This paper shows how numerical modelling has become an essential tool for the study of the mechanical security of overhead electric power lines. The author summarises the evolution [1,2] and recent advances in the application of nonlinear finite element modelling procedures to predict the dynamic response of overhead transmission lines under shock loads. Examples of the source of such shock loads are: the sudden failure of a line component (conductor, ground wire, insulator string failures), an external shock aimed at removing ice or snow from a cable, or the natural sudden shedding of ice or snow from a cable span section.
The presentation of the general macroscopic modelling approach is done for the case of a sudden conductor failure, which typically serves as a benchmark case in design for overhead line security. The originality of the approach does not lie in the development of new theoretical tools - although we have a few original contributions of this type - but rather in the application of existing theory and advanced modelling tools to this particular problem: we have used ADINA software  throughout. In fact, overhead lines can be analysed as a sophisticated, highly nonlinear solid-fluid interactive system. However, the objective in practice is to reduce the level of sophistication to retain the essential features of the problem at hand. The examples presented are kept simple to illustrate the salient features of the models and to focus on the most important aspects of the response.
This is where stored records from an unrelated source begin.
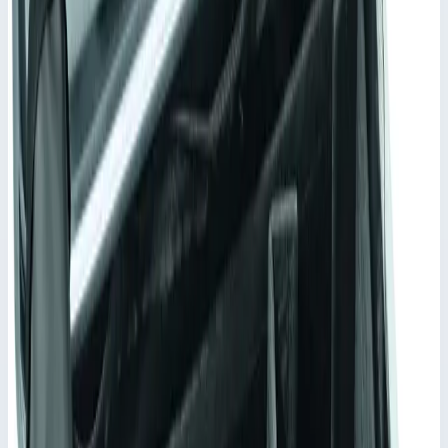
Фильтры
9 товаров
Аксессуар
Быстрый просмотр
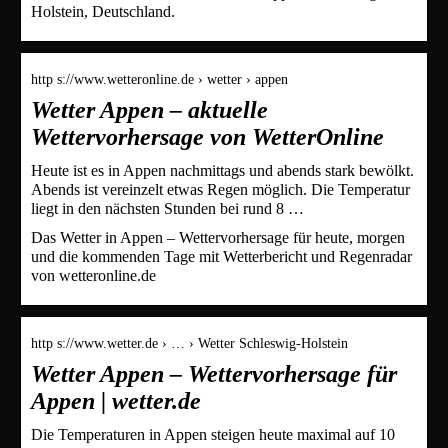
Holstein, Deutschland.
http s://www.wetteronline.de › wetter › appen
Wetter Appen – aktuelle
Wettervorhersage von WetterOnline
Heute ist es in Appen nachmittags und abends stark bewölkt.
Abends ist vereinzelt etwas Regen möglich. Die Temperatur
liegt in den nächsten Stunden bei rund 8 …
Das Wetter in Appen – Wettervorhersage für heute, morgen
und die kommenden Tage mit Wetterbericht und Regenradar
von wetteronline.de
http s://www.wetter.de › … › Wetter Schleswig-Holstein
Wetter Appen – Wettervorhersage für
Appen | wetter.de
Die Temperaturen in Appen steigen heute maximal auf 10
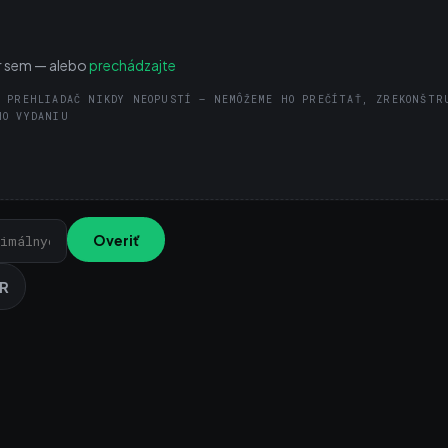
r sem — alebo
prechádzajte
 PREHLIADAČ NIKDY NEOPUSTÍ — NEMÔŽEME HO PREČÍTAŤ, ZREKONŠTR
HO VYDANIU
Overiť
QR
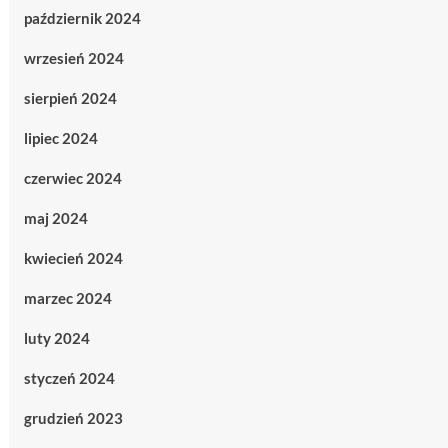
październik 2024
wrzesień 2024
sierpień 2024
lipiec 2024
czerwiec 2024
maj 2024
kwiecień 2024
marzec 2024
luty 2024
styczeń 2024
grudzień 2023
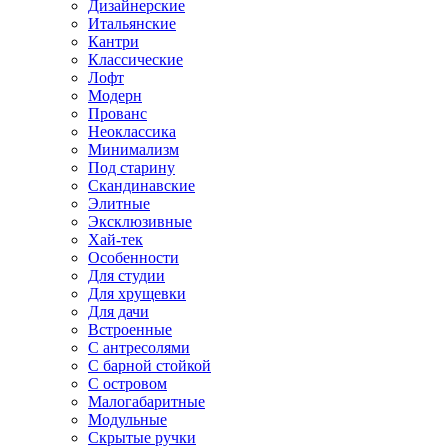
Дизайнерские
Итальянские
Кантри
Классические
Лофт
Модерн
Прованс
Неоклассика
Минимализм
Под старину
Скандинавские
Элитные
Эксклюзивные
Хай-тек
Особенности
Для студии
Для хрущевки
Для дачи
Встроенные
С антресолями
С барной стойкой
С островом
Малогабаритные
Модульные
Скрытые ручки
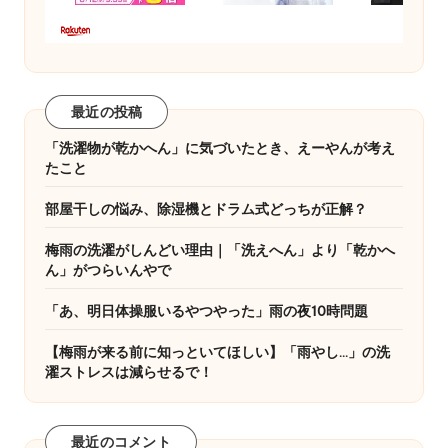
最近の投稿
「洗濯物が乾かへん」に気づいたとき、えーやんが考え
たこと
部屋干しの悩み、除湿機とドラム式どっちが正解？
梅雨の洗濯がしんどい理由｜「洗えへん」より「乾かへ
ん」がつらいんやで
「あ、明日体操服いるやつやった」雨の夜10時問題
【梅雨が来る前に知っといてほしい】「雨やし…」の洗
濯ストレスは減らせるで！
最近のコメント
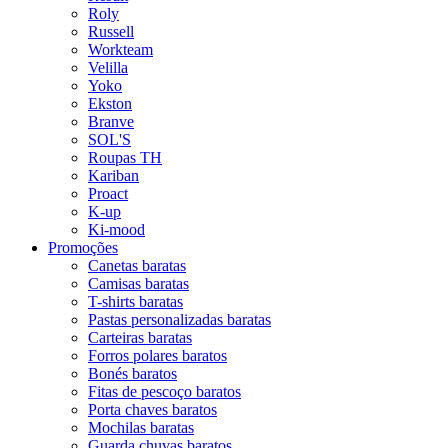
Roly
Russell
Workteam
Velilla
Yoko
Ekston
Branve
SOL'S
Roupas TH
Kariban
Proact
K-up
Ki-mood
Promoções
Canetas baratas
Camisas baratas
T-shirts baratas
Pastas personalizadas baratas
Carteiras baratas
Forros polares baratos
Bonés baratos
Fitas de pescoço baratos
Porta chaves baratos
Mochilas baratas
Guarda chuvas baratos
Two modelling considerations are essential in such problems: firstly, the cable finite element formulation must accommodate very large kinematics and secondly, the cable mesh density and time step selected for direct integration of the incremental equations of motion must allow for adequate sampling of the shock propagation through the integration points of the model.
Since the shock loads considered may yield large dynamic forces in the supports, it becomes important to model the post-elastic behaviour of towers. The recent development of a special isoparametric L-beam (angle shape with equal or unequal legs) element  facilitates post-elastic analysis of classical metallic lattice towers.
The modelling approach for cable breakages and suspension string failures has been validated with several experimental results obtained at both the reduced scale  and the full scale . Experimental validation for ice shedding problems at the full scale is still incomplete as such tests are very difficult and costly to achieve. It is anticipated that our recent work on ice shedding  will evolve into the development of a special iced cable finite element that will integrate failure criteria for the ice deposit.
All the examples presented in the paper are of modest size. However, very large realistic models have been studied (in particular at Hydro-Québec TransÉnergie ) in which all intact wires and tower members were meshed in detail. These problems are very demanding numerically and the main limitations are those of the computing platform, which justifies a move towards high performance computing. With these improved capabilities, our future work will address realistic simulations of longitudinal and transverse cascades triggered by shock loads for the design and validation of various anti-cascading towers and line failure containment devices.